Arizona 360 spoke to registered nurse and union member Christine Valenzuela about her support for unions and a desire to see their reach expand, after Arizona’s first nurse’s union staged a one-day strike in Tucson late September
“Truthfully, I don’t want to stop at just St. Mary’s and St. Joseph’s. I want to work on Arizona and get these hospitals unionized,” Valenzuela said.
Last October, nurses at St. Joseph’s and St. Mary’s hospitals voted to join the National Nurses Organizing Committee/National Nurses United. Today it has nearly 900 members. Valenzuela, a nurse at St. Mary’s Hospital, currently serves on the union’s bargaining committee. The union is still in the process of negotiating its initial contract with Tenet Healthcare.
“Something that really appealed to me with the union is the strong patient advocacy that they achieve because of collective action,” Valenzuela said.
Last month’s strike involved 6,500 nurses at a dozen Tenet hospitals in California, Arizona and Florida. Tenet declined an interview, but sent a statement that said in part, “We are disappointed that the union undertook a strike action in Tucson, which in our view was not constructive or necessary. St. Joseph’s and St. Mary’s hospitals continued to provide quality, compassionate patient care during the one-day strike called by the labor union representing many of our nurses.”
Valenzuela said the union took all necessary legal steps and gave the hospitals 10 days-notice to make other staffing arrangements.
This week, newsroom staff at the Arizona Republic in Phoenix also voted in support of forming its own union, known as the Arizona Republic Guild. Prior to that vote, Lorraine Rivera spoke to reporter Perry Vandell via Skype about his support for unionizing.
Vandell said talks began at the start of the year after the company laid off two employees. In 2015, he was also laid off by the paper and was rehired two years later.

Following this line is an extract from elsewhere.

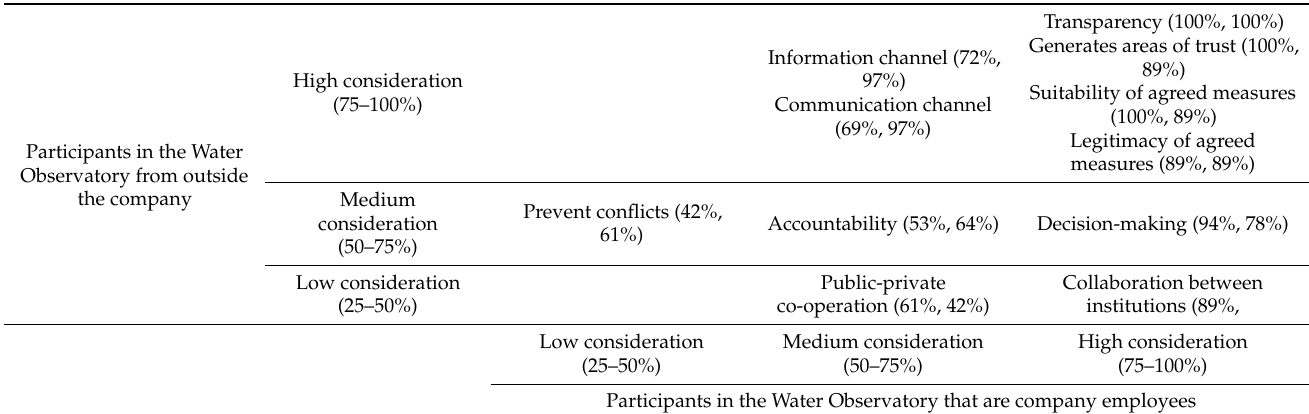
Table 3. Evaluation of usefulness of the Water Observatory. External participant % rating and employee % rating.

“I know personally how devastating it can be to be laid off from the paper that you love so much. I had zero notice, I had maybe two weeks of severance and my health insurance would be gone by the end of the month,” Vandell said. “What we’re trying to do is give people more notice, a longer runway and fight against layoffs when they do inevitably occur.”
Concerns about layoffs arose when a merger between the Republic’s owner Gannett and GateHouse Media was announced earlier this year.
“GateHouse is set to buy Gannett and has publicly spoken about $300 million in cuts. And those cuts have to come from somewhere and will likely come from our own newsroom,” Vandell said.